== RECORDS TO USE
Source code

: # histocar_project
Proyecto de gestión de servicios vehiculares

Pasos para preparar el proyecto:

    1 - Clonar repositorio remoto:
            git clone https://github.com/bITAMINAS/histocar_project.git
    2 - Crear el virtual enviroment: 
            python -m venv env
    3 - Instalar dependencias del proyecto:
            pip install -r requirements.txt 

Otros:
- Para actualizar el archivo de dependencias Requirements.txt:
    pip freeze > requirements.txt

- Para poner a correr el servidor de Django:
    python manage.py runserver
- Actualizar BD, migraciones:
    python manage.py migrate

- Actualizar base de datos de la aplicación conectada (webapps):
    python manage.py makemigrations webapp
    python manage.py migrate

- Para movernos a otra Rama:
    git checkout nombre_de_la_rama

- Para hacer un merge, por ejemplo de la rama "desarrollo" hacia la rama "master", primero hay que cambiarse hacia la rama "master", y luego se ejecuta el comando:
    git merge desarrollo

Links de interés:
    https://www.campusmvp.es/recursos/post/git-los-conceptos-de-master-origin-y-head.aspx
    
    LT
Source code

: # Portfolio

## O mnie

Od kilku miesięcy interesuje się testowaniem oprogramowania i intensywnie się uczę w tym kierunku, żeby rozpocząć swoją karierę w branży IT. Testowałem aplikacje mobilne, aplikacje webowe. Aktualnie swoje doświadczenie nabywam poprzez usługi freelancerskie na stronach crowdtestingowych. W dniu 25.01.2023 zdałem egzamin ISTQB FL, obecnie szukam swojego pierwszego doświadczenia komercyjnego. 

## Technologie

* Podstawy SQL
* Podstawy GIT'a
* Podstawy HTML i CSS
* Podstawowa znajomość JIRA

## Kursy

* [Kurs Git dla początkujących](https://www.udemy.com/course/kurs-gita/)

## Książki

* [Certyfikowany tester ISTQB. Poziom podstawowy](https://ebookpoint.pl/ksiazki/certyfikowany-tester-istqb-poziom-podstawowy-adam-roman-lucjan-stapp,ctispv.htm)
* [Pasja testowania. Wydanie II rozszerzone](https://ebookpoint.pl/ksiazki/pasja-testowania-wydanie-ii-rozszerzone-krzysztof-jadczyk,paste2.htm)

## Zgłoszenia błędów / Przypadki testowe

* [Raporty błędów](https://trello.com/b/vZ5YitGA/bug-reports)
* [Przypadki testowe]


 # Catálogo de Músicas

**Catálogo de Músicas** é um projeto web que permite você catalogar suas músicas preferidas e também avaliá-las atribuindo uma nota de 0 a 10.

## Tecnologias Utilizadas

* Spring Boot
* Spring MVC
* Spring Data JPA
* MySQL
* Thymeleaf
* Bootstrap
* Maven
====
◆ **PROBLEM STATEMENT**
How many lines in the data above contain the string "błędów"? Reply with the number alone.

◆ **ANSWER TO THIS TASK**
2